Que s’était-il passé ?

Escoïquiz, chanoine de Tolède, ancien précepteur de Ferdinand, s’était arrêté à l’idée qu’un intérêt étranger et puissant serait le seul appui véritable pour son prince.  Pour ce faire, il eut la pensée, appuyée naturellement par Beauharnais, de le marier avec une nièce de Napoléon.  Soutenu, Escoïquiz s’attachait chaque jour davantage à ce plan.  Impatient de se rapprocher de son ancien élève et du théâtre des affaires, il quitta Tolède et s’installa à Madrid.  Il y fit la connaissance du comte  d’Orgaz, attaché à Ferdinand à qui il communiqua son projet.  Sur les conseils du chanoine, l’héritier du trône, à l’insu de son père, écrivit à un souverain étranger - Napoléon – pour lui demander servilement son appui et faire sa demande de mariage.  Dans l’une de ses conversations avec Escoïquiz, Orgaz raconta qu’un colonel de dragons, Don Tomas Jauregui, qui faisait partie de la garnison de Madrid, l’informait de tout ce qui s’y passait.  Entre ces hommes, un complot s’organisa, le prince devait détrôner son père, au plus vite.  Manquant de discrétion, le complot fut découvert. 

On arrêta le prince, ses conseillers et leurs complices.  Tremblant, Ferdinand, futur roi, dénonça de lui-même les conjurés et donna tous les détails du complot.  Il montra la lettre qu’on l’avait obligée - disait-il - d’écrire à l’empereur.  Toutes ces révélations faites pour se sauver lui-même, et qui vouaient à une mort presque certaine ses complices, prouvaient chez Ferdinand un égoïsme et une lâcheté de caractère dont il donnera encore plus tard de nombreux témoignages.

Seulement, cette lettre compromettante, qui aurait dû lui nuire davantage, ajouter une charge de plus, fut justement ce qui sauva le prince et ses amis.  En entendant prononcer le nom de Napoléon, la cour s’effraya.  On pensa que Ferdinand avait concerté des projets avec l’empereur et que l’appui de la France lui était assuré.  On évita le procès.  Les juges ne condamnèrent donc pas le prince des Asturies et, ses serviteurs furent simplement exilés.  Ferdinand écrivit deux lettres à ses parents demandant son pardon. 

«  Sire, mon papa, j’ai failli, j’ai manqué à votre Majesté en qualité de roi et de père ; mais je me repens, et j’offre à V.M l’obéissance la plus humble.  Je ne devais rien faire sans son assentiment ; mais ma religion a été surprise.  J’ai dénoncé les coupables, et je demande à V.M. qu’elle me pardonne de lui avoir menti… » 

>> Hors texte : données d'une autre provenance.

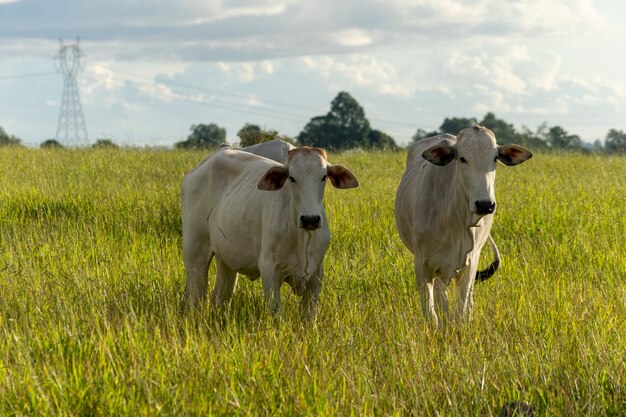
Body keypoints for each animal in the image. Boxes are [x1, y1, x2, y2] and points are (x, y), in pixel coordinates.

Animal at [180, 145, 356, 316]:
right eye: (292, 178)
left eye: (324, 177)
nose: (310, 219)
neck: (302, 238)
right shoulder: (269, 270)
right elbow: (276, 314)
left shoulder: (316, 274)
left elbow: (309, 316)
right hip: (195, 253)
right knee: (196, 298)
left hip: (226, 259)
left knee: (219, 297)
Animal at [392, 125, 528, 330]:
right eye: (463, 158)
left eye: (495, 158)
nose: (485, 204)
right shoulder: (422, 265)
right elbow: (431, 314)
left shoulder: (469, 264)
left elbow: (461, 312)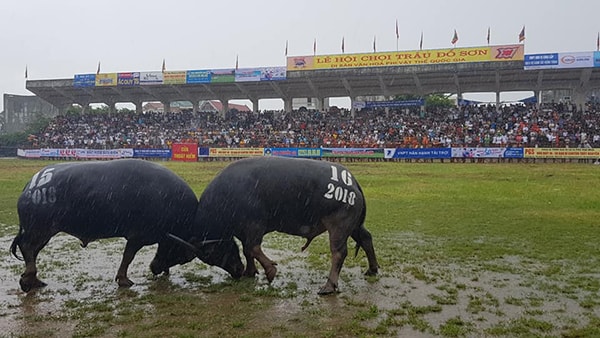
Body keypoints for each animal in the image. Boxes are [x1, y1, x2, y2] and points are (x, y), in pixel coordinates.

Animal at [9, 160, 244, 292]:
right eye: (215, 254)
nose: (239, 269)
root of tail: (30, 185)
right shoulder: (137, 237)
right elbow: (128, 257)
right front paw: (123, 280)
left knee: (30, 250)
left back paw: (34, 280)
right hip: (40, 229)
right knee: (28, 249)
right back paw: (29, 280)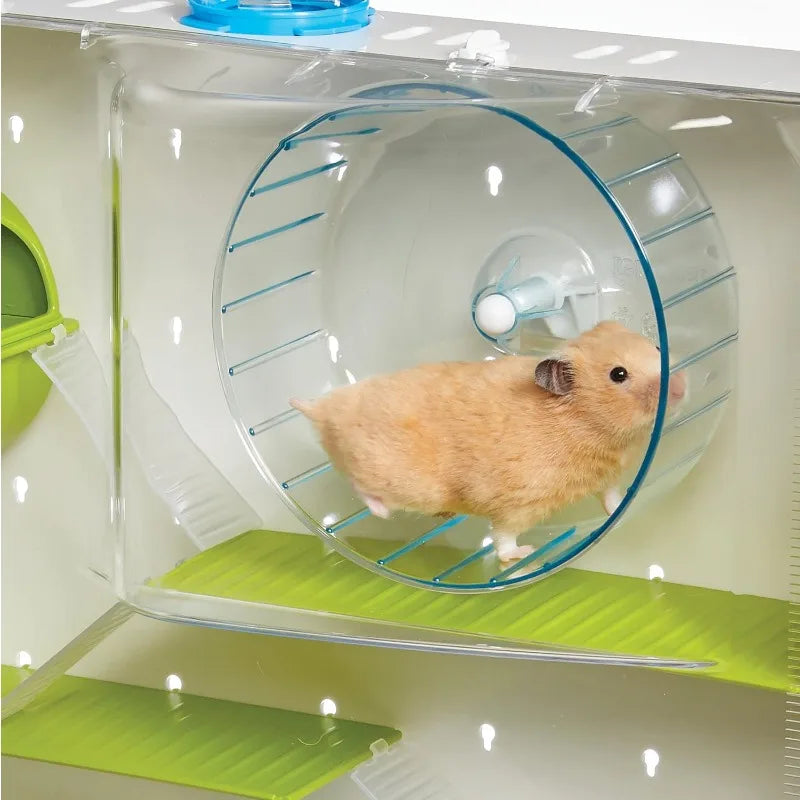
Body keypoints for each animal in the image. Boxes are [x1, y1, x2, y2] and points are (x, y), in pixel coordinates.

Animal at [291, 321, 687, 565]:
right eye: (618, 375)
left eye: (658, 345)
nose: (681, 388)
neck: (586, 427)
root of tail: (321, 408)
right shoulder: (518, 505)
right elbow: (503, 538)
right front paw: (523, 553)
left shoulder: (605, 477)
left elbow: (612, 498)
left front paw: (622, 511)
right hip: (386, 474)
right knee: (359, 486)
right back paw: (383, 511)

Trop heureux de porter un coup au parti de Ferdinand, on publia la lettre du repentant.

Ferdinand, prince des Asturies

C’est dans ce prince de vingt-quatre ans, qui plus tard portera la couronne d’Espagne que le peuple espagnol plaçait son espérance.  Quelques mois après avoir écrit ces mots, Ferdinand recommençait. 
Malgré un prince qui trahit ses amis et demande pardon, l’Espagne n’ouvrit pas les yeux.  Le peuple continua de fonder ses espérances dans ce prince indigne de lui. 
 
Quant à L’empereur, il ne vit dans cet événement qu’une méprisable intrigue de cour, mais exigea que, dans la procédure instruite contre les serviteurs de Ferdinand, il ne fût mention ni de son ambassadeur, ni de la lettre du prince. 
Secrètement, Napoléon triomphait des discordes qui divisaient la cour d’Espagne.